(Extracted page text data)
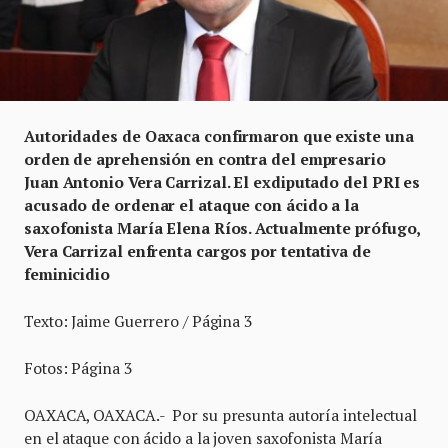
Autoridades de Oaxaca confirmaron que existe una
orden de aprehensión en contra del empresario
Juan Antonio Vera Carrizal. El exdiputado del PRI es
acusado de ordenar el ataque con ácido a la
saxofonista María Elena Ríos. Actualmente prófugo,
Vera Carrizal enfrenta cargos por tentativa de
feminicidio
Texto: Jaime Guerrero / Página 3
Fotos: Página 3
OAXACA, OAXACA.- Por su presunta autoría intelectual
en el ataque con ácido a la joven saxofonista María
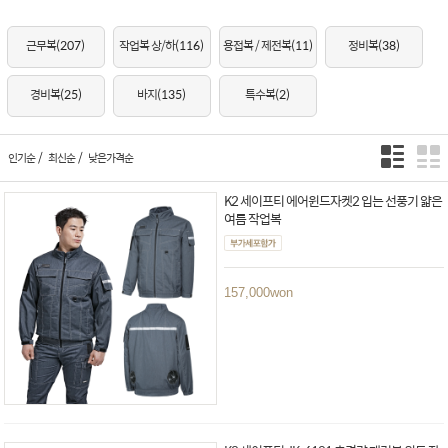
근무복
(207)
작업복 상/하
(116)
용접복 / 제전복
(11)
정비복
(38)
경비복
(25)
바지
(135)
특수복
(2)
/
/
인기순
최신순
낮은가격순
K2 세이프티 에어윈드자켓2 입는 선풍기 얇은
여름 작업복
157,000
won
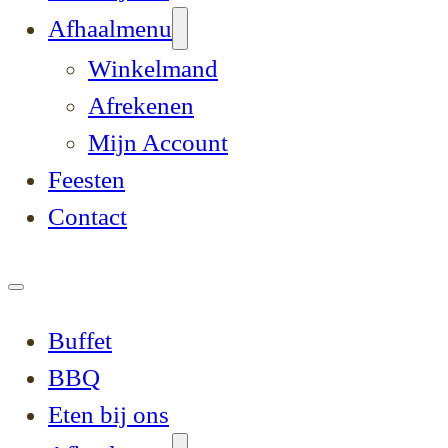
Afhaalmenu
Winkelmand
Afrekenen
Mijn Account
Feesten
Contact
Buffet
BBQ
Eten bij ons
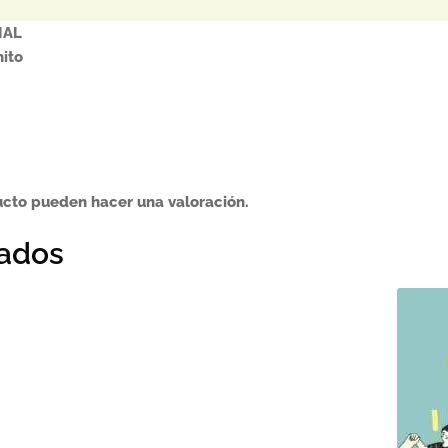
IAL
nito
ucto pueden hacer una valoración.
nados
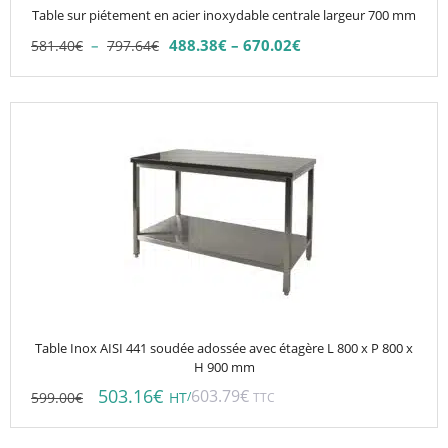
choisies
Table sur piétement en acier inoxydable centrale largeur 700 mm
sur
Plage
–
488.38
€
–
670.02
€
581.40
€
797.64
€
la
Plage
de
de
page
prix :
prix :
du
581.40€
488.38€
à
produit
à
797.64€
670.02€
Table Inox AISI 441 soudée adossée avec étagère L 800 x P 800 x
H 900 mm
503.16
€
603.79
€
599.00
€
/
HT
TTC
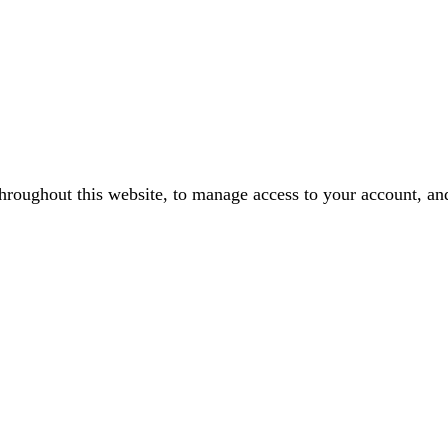
throughout this website, to manage access to your account, an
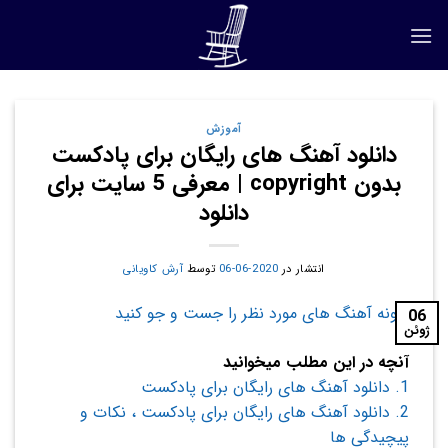
Ski
t
conten
آموزش
دانلود آهنگ های رایگان برای پادکست
بدون copyright | معرفی 5 سایت برای
دانلود
انتشار در
2020-06-06
توسط
آرش کاویانی
06
ژوئن
آنچه در این مطلب میخوانید
1.
دانلود آهنگ های رایگان برای پادکست
2.
دانلود آهنگ های رایگان برای پادکست ، نکات و
پیچیدگی ها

YOUR GOAL.
The records above need retyping in full. Omit the pictures, and change nothing else.

ANSWER.
Autoridades de Oaxaca confirmaron que existe una
orden de aprehensión en contra del empresario
Juan Antonio Vera Carrizal. El exdiputado del PRI es
acusado de ordenar el ataque con ácido a la
saxofonista María Elena Ríos. Actualmente prófugo,
Vera Carrizal enfrenta cargos por tentativa de
feminicidio
Texto: Jaime Guerrero / Página 3
Fotos: Página 3
OAXACA, OAXACA.- Por su presunta autoría intelectual
en el ataque con ácido a la joven saxofonista María
근무복
(207)
작업복 상/하
(116)
용접복 / 제전복
(11)
정비복
(38)
경비복
(25)
바지
(135)
특수복
(2)
/
/
인기순
최신순
낮은가격순
K2 세이프티 에어윈드자켓2 입는 선풍기 얇은
여름 작업복
157,000
won
Afhaalmenu
Winkelmand
Afrekenen
Mijn Account
Feesten
Contact
Buffet
BBQ
Eten bij ons
IAL
nito
ucto pueden hacer una valoración.
nados
choisies
Table sur piétement en acier inoxydable centrale largeur 700 mm
sur
Plage
–
488.38
€
–
670.02
€
581.40
€
797.64
€
la
Plage
de
de
page
prix :
prix :
du
581.40€
488.38€
à
produit
à
797.64€
670.02€
Table Inox AISI 441 soudée adossée avec étagère L 800 x P 800 x
H 900 mm
503.16
€
603.79
€
599.00
€
/
HT
TTC
throughout this website, to manage access to your account, an
Ski
t
conten
آموزش
دانلود آهنگ های رایگان برای پادکست
بدون copyright | معرفی 5 سایت برای
دانلود
انتشار در
2020-06-06
توسط
آرش کاویانی
06
ژوئن
آنچه در این مطلب میخوانید
1.
دانلود آهنگ های رایگان برای پادکست
2.
دانلود آهنگ های رایگان برای پادکست ، نکات و
پیچیدگی ها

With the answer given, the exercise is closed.